Certes, cet amour n’est pas laïc, encore moins saurait-il être « concupiscent » – des règles strictes encadrent la sexualité des mariés. Cet amour du couple qui suscite l’alliance de deux dons de soi est en effet censé se sublimer selon le modèle de l’amour christique de l’Église qui incarne le dessein d’amour de Dieu pour l’humanité. Passion oui, mais spirituelle ! Ceci étant, ce concept implique bien, dans sa logique, un renversement, une coupure par rapport à celui des structures élémentaires de la parenté qui avait laissé – « sagesse » dit Lacan – l’amour en dehors des circuits de l’échange des femmes. Il faut dire que dans l’époque médiévale les multiples variations concrètes de cet ordre symbolique dérivaient dans diverses voies de ravalement, dont le rapt.
C’est justement dans ce contexte que la puissante vague, au XIIe siècle, des discours des troubadours et autres poètes, de l’amour courtois, des cathares, sans compter les premiers romans laïcs et autres fabliaux, promeuvent un renversement et un antagonisme idéologique qui vient opposer la règle de l’amour, avec la force de son versant passionnel centré sur l’amour de l’amour, aux pratiques féodales du « matrimonial » placé plus ou moins sous le signe du christianisme. Retenons-en le symbole dans un jugement en 1174 de la Comtesse de Champagne qui fait prévaloir la liberté de cet amour sur celui du « devoir » d’amour dans le mariage.

### MATÉRIAUX:

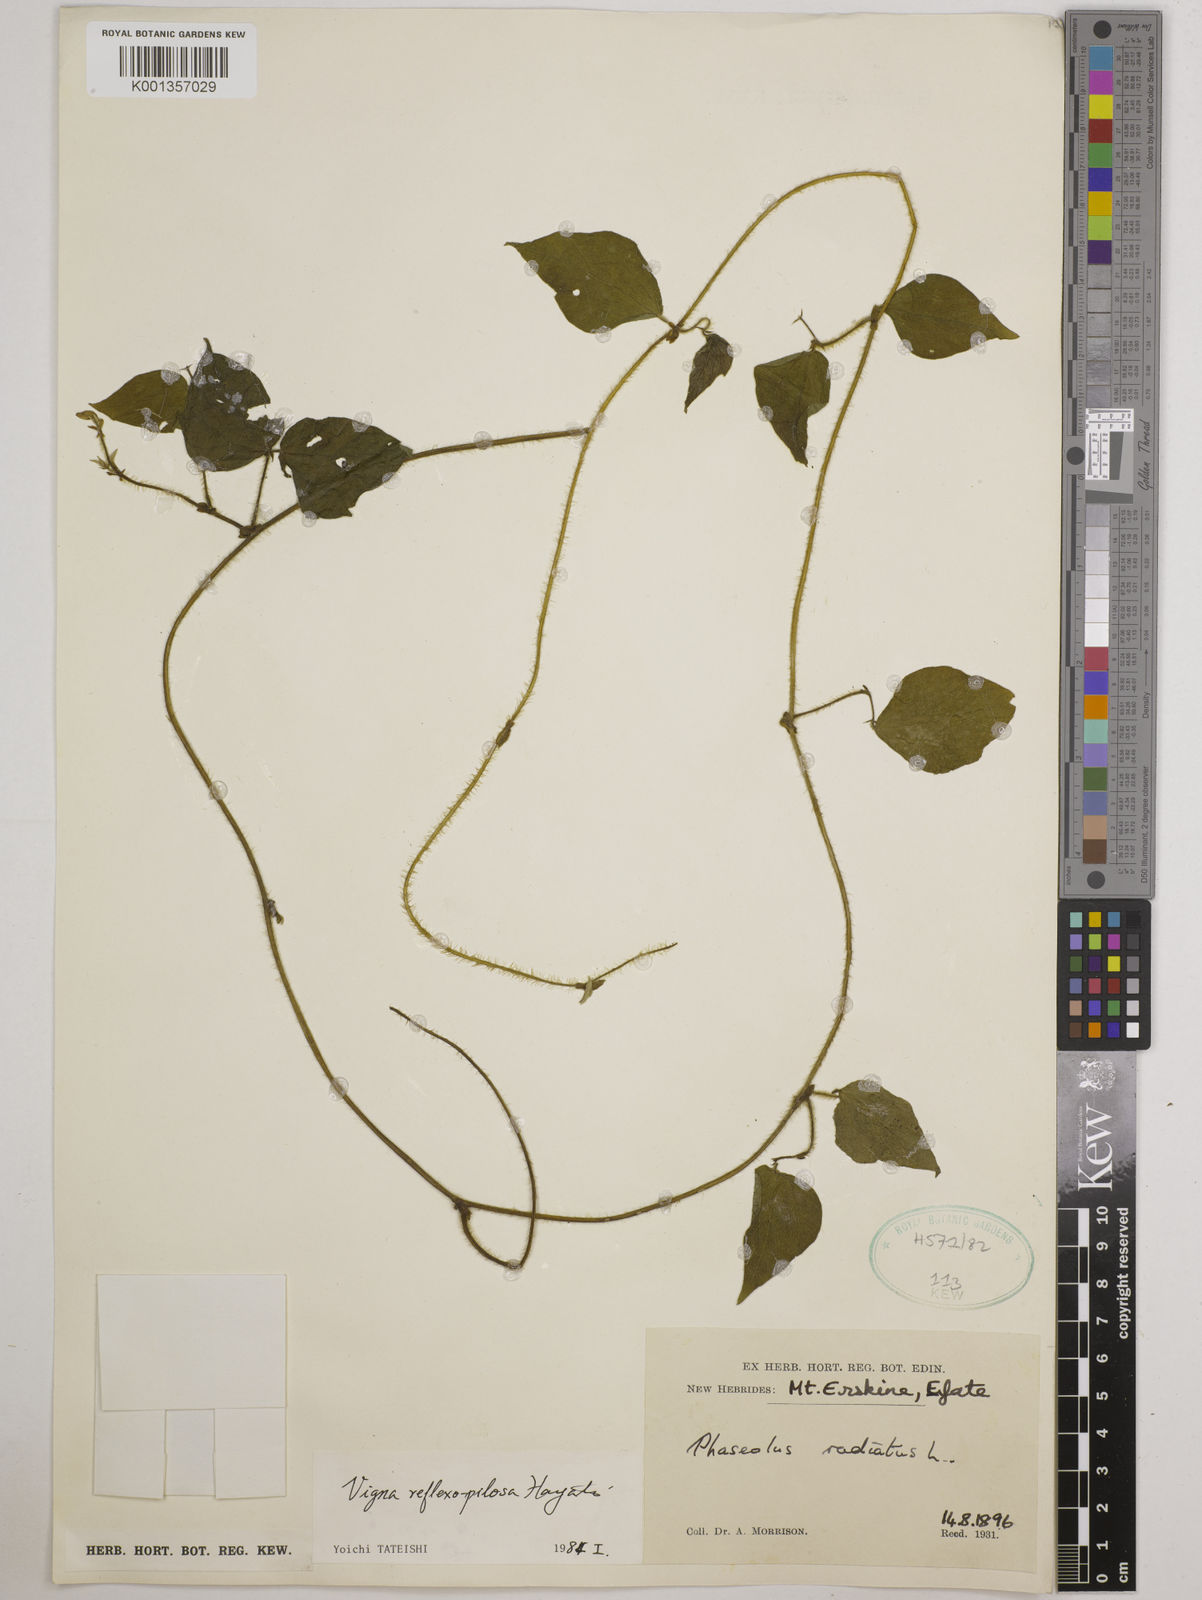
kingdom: Plantae
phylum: Tracheophyta
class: Magnoliopsida
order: Fabales
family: Fabaceae
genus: Vigna
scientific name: Vigna reflexopilosa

### TÂCHES:
- A) D'après l'extrait sur l'amour et le mariage, pourquoi la passion du couple marié est-elle dite « spirituelle » ? Répondez en une à trois phrases.
- B) Citez, s'il vous plaît, le passage de l'extrait qui commence par « C’est justement dans » et se termine par « dans le mariage. ».
Les données ne sont pas utiles ici.

### RÉPONSES PAR TÂCHE:
- A) L'amour du couple, qui unit deux dons de soi, est censé se sublimer sur le modèle de l'amour christique de l'Église, lequel incarne le dessein d'amour de Dieu pour l'humanité. Cet amour n'est ni laïc ni « concupiscent », et des règles strictes encadrent la sexualité des mariés.

- B)
C’est justement dans ce contexte que la puissante vague, au XIIe siècle, des discours des troubadours et autres poètes, de l’amour courtois, des cathares, sans compter les premiers romans laïcs et autres fabliaux, promeuvent un renversement et un antagonisme idéologique qui vient opposer la règle de l’amour, avec la force de son versant passionnel centré sur l’amour de l’amour, aux pratiques féodales du « matrimonial » placé plus ou moins sous le signe du christianisme. Retenons-en le symbole dans un jugement en 1174 de la Comtesse de Champagne qui fait prévaloir la liberté de cet amour sur celui du « devoir » d’amour dans le mariage.